* START Page *

If You Know Your History (1976/77)

The treble has, of course, only been achieved once in English football, and you’ll all know about that one. (EDITOR’S NOTE: If you don’t, we’ll get there in 22 episodes) Elsewhere, Celtic managed it in 1967, in the Netherlands, Ajax and PSV have done it, Bayern Munich got theirs in 2013, Inter in 2010 while Barcelona, the big show-offs, have done it twice, in 2009 and 2015. Liverpool so nearly, nearly, nearly managed it too, back when they were just establishing themselves as the dominant power in not just English but European football as well, but were denied by the side that would eventually achieve it in 1999.

The 1976/77 season was essentially 1970s and 1980s English football in microcosm; Liverpool beat (pretty much) everyone in sight, bad weather meant historic fixture backlogs, and violence, both on the pitch and in the stands, was a continuous theme throughout the campaign. And it all started so promisingly too, with Sport and Recreation minister (great job title) Denis Howell writing to West Ham and Liverpool to express his admiration for their fans’ conduct in Europe the previous year, a patronising pat on the head of a kind that can be quite firmly filed under ‘tempting fate.’

Violence – or perhaps more specifically the fear of violence – was a constant theme, with proposals mooted that would see a wall built around the players entrance at Wembley after Liverpool players were attacked at the Charity Shield (which they won, beating Southampton), residents near Derby’s Baseball Ground attempted to take out an injunction preventing football being played at the stadium, a Nottingham councillor declared fans should be ‘hosed down with water jets’ should they get too unruly, while Manchester United manager Tommy Docherty repeatedly called for the return of the birch, for persistent offenders.

As an aside, Docherty would encounter his own problems the following summer, when his affair with United physio Laurie Brown’s wife lead to his sacking. “I certainly did not expect this,” Docherty said when his dismissal was announced. “It was a bombshell. I thought I would have been judged on my playing record, like Wembley in two successive years, one of them victorious.” The ditty ‘Who’s up Mary Brown?’ would become a terrace staple for years to come.

* END Page *

**Written problem 1**
Rewrite the section of the football history text starting with "The treble has, of" and going on through "it in 1999.", replacing "treble" with "triple".
**Written problem 2**
In the football history text, who wrote to West Ham and Liverpool to praise their fans' conduct in Europe?
The lines that come next are separate material and have no connection to the football history text.

* START Dataset section *

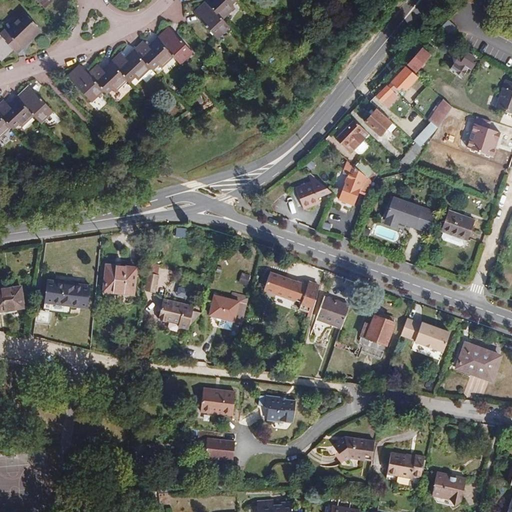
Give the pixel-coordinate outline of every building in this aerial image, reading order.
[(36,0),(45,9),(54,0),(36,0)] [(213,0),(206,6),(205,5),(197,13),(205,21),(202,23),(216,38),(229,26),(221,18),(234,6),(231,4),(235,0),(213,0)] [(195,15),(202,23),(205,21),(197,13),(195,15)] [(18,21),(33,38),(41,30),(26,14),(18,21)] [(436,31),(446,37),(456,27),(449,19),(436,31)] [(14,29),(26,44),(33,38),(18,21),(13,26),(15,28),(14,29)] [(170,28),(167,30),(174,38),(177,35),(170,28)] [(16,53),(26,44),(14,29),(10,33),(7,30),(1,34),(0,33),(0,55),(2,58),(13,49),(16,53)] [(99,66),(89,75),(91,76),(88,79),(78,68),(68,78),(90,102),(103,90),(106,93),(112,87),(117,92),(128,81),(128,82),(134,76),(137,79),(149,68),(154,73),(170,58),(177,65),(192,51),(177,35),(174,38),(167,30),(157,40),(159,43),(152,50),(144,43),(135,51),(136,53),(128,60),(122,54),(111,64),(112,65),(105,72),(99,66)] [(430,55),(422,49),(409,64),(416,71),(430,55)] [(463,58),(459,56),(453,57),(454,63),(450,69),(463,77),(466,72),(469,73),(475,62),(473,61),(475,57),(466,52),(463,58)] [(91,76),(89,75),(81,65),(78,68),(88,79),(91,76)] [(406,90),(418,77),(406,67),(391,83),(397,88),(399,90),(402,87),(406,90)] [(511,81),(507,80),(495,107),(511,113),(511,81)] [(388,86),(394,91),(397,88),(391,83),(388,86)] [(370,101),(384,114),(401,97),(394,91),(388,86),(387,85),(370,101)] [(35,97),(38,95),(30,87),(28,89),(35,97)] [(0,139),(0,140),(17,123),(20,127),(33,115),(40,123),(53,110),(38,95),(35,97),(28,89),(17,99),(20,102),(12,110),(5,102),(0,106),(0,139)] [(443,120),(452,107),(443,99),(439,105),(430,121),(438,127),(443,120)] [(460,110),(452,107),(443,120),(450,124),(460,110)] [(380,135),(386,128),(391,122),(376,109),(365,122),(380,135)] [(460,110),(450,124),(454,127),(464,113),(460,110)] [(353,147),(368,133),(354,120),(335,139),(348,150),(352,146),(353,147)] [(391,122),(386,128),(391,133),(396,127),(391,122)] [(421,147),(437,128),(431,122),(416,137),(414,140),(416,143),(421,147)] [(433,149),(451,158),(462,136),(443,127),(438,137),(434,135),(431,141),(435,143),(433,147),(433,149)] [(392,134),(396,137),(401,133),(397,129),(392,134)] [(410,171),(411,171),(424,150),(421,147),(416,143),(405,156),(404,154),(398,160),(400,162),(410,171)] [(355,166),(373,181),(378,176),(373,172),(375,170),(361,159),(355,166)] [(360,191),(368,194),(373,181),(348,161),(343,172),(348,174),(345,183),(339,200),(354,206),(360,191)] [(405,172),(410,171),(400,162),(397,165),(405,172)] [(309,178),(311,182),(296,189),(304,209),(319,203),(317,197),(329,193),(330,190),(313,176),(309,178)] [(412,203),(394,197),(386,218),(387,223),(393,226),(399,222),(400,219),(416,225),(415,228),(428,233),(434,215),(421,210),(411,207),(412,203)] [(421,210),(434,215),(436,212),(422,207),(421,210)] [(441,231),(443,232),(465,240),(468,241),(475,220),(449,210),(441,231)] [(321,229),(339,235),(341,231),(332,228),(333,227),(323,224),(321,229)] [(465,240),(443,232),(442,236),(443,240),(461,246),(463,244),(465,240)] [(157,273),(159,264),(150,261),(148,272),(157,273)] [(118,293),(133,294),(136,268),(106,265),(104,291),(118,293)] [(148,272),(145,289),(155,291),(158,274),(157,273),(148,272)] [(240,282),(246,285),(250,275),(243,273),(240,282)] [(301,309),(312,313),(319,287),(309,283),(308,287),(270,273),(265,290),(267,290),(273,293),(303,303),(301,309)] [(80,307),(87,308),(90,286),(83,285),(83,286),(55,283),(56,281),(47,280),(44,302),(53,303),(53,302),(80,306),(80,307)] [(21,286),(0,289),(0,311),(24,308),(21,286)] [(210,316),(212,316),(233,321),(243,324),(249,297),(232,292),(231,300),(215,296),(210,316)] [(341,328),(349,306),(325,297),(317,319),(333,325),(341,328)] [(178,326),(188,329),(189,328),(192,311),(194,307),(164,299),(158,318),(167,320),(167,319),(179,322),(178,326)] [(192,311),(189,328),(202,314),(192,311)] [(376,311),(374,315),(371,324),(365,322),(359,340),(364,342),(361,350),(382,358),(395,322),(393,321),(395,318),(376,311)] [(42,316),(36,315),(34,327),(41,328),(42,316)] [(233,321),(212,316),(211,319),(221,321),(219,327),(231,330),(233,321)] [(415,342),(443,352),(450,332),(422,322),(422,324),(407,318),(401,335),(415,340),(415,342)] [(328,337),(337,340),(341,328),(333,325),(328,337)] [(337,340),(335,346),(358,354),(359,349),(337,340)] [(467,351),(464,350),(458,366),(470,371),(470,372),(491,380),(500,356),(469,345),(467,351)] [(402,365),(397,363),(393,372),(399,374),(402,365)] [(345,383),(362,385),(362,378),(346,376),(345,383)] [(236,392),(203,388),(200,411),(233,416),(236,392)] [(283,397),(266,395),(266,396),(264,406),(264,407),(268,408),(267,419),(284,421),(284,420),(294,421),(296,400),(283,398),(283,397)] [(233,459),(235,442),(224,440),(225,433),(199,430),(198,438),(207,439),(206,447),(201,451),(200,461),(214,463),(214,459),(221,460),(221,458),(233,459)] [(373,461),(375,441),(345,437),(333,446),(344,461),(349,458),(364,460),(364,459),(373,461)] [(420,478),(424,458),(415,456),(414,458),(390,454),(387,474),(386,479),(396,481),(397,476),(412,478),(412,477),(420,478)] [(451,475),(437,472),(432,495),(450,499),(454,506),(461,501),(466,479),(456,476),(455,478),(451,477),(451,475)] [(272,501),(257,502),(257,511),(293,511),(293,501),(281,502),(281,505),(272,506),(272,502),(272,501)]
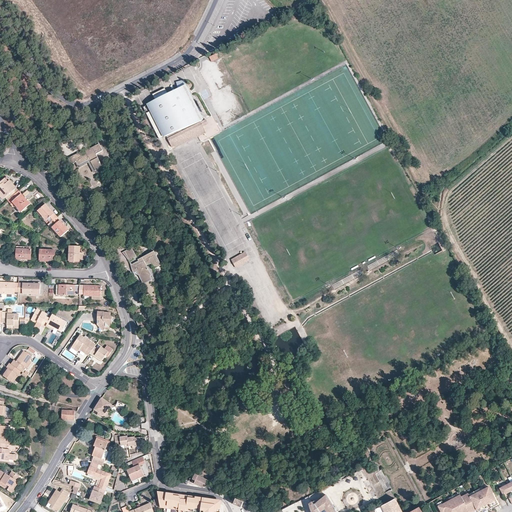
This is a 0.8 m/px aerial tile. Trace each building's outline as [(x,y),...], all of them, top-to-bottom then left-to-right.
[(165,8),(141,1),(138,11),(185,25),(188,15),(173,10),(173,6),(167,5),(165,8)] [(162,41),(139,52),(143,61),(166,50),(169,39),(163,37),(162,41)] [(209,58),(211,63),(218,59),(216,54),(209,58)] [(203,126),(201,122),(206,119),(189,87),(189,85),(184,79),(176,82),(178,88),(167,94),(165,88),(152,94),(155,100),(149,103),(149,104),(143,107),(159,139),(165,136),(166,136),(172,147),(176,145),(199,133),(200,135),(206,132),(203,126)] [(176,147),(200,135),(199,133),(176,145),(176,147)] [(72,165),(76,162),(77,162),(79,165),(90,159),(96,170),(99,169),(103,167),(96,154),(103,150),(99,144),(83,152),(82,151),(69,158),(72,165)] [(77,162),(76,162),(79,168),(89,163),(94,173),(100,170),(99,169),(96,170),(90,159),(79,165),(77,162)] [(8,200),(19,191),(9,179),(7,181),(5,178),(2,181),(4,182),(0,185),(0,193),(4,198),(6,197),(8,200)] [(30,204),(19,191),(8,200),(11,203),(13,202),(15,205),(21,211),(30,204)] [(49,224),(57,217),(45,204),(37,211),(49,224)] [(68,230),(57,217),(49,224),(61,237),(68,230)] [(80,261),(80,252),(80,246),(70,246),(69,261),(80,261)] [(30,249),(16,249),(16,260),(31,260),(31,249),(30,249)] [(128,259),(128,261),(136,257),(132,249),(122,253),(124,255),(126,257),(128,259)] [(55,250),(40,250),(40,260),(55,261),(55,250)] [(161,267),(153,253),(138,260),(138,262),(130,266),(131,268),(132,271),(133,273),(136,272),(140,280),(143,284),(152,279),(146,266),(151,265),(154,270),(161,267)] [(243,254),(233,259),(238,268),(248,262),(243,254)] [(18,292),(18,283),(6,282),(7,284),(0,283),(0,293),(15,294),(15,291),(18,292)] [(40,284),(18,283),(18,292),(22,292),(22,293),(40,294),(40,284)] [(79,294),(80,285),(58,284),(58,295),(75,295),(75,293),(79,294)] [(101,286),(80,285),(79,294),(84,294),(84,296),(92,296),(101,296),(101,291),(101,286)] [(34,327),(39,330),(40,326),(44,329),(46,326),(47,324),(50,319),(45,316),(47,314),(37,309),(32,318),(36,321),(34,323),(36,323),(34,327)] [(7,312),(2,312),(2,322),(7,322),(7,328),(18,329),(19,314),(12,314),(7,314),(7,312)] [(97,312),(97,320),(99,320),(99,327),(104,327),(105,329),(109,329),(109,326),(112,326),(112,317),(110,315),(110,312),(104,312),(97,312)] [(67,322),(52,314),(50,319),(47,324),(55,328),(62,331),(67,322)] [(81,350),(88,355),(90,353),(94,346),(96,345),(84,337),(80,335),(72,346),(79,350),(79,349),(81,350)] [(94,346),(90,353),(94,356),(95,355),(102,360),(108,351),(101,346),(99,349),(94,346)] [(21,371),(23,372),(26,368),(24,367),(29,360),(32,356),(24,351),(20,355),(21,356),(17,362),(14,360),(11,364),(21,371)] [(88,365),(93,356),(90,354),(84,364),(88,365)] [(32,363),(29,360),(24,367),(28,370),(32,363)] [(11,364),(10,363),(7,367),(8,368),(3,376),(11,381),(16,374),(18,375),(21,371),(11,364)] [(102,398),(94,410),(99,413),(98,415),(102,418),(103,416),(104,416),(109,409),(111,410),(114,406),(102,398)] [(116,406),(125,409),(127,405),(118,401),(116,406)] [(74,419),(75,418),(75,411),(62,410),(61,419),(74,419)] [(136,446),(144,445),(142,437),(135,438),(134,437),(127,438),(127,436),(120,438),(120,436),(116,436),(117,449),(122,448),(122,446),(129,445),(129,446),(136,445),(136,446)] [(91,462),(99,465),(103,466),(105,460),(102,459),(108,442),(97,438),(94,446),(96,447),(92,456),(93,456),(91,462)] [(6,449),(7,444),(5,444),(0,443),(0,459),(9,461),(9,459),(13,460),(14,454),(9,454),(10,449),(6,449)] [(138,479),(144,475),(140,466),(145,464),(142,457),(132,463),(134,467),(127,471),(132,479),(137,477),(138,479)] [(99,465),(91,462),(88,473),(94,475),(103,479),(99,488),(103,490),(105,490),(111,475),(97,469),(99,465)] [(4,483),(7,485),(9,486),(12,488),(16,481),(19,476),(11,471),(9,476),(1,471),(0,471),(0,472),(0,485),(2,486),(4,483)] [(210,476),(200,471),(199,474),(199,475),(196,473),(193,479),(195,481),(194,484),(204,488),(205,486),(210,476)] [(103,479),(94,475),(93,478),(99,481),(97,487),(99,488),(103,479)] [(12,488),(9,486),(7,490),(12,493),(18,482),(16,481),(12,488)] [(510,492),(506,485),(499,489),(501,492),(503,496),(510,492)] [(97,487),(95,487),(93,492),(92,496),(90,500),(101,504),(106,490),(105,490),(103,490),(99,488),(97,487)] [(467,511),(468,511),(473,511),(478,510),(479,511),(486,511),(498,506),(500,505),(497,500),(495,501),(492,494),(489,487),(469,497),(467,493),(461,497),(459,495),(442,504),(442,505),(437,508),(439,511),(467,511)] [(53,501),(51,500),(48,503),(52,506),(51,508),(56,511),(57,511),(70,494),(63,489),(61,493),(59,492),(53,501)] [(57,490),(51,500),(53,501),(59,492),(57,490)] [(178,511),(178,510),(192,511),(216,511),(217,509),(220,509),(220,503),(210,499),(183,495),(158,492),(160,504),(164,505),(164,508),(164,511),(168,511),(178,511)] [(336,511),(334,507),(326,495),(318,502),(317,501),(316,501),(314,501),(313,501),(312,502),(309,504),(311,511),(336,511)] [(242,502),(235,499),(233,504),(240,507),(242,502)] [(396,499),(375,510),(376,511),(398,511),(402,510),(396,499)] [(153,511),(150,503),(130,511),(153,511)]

* END Dataset section *

**Exercise result 1**
The triple has, of course, only been achieved once in English football, and you’ll all know about that one. (EDITOR’S NOTE: If you don’t, we’ll get there in 22 episodes) Elsewhere, Celtic managed it in 1967, in the Netherlands, Ajax and PSV have done it, Bayern Munich got theirs in 2013, Inter in 2010 while Barcelona, the big show-offs, have done it twice, in 2009 and 2015. Liverpool so nearly, nearly, nearly managed it too, back when they were just establishing themselves as the dominant power in not just English but European football as well, but were denied by the side that would eventually achieve it in 1999.

**Exercise result 2**
Denis Howell, the Sport and Recreation minister.